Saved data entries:
---

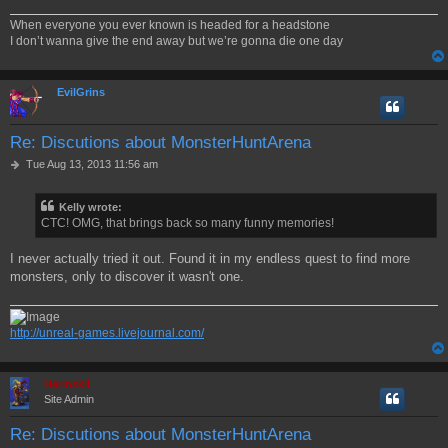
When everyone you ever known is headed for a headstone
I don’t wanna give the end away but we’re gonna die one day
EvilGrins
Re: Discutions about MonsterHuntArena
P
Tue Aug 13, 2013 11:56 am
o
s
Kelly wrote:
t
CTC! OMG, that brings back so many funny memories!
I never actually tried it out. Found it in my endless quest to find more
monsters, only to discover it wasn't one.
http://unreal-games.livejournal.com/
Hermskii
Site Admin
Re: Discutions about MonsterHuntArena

---

- YOUR TASK
Go to the line with "I don’t wanna" in the entries above and repeat every line from there through the line with "I never actually", exactly and with no other text.

- RESULT FOR THIS EXERCISE
I don’t wanna give the end away but we’re gonna die one day
EvilGrins
Re: Discutions about MonsterHuntArena
P
Tue Aug 13, 2013 11:56 am
o
s
Kelly wrote:
t
CTC! OMG, that brings back so many funny memories!
I never actually tried it out. Found it in my endless quest to find more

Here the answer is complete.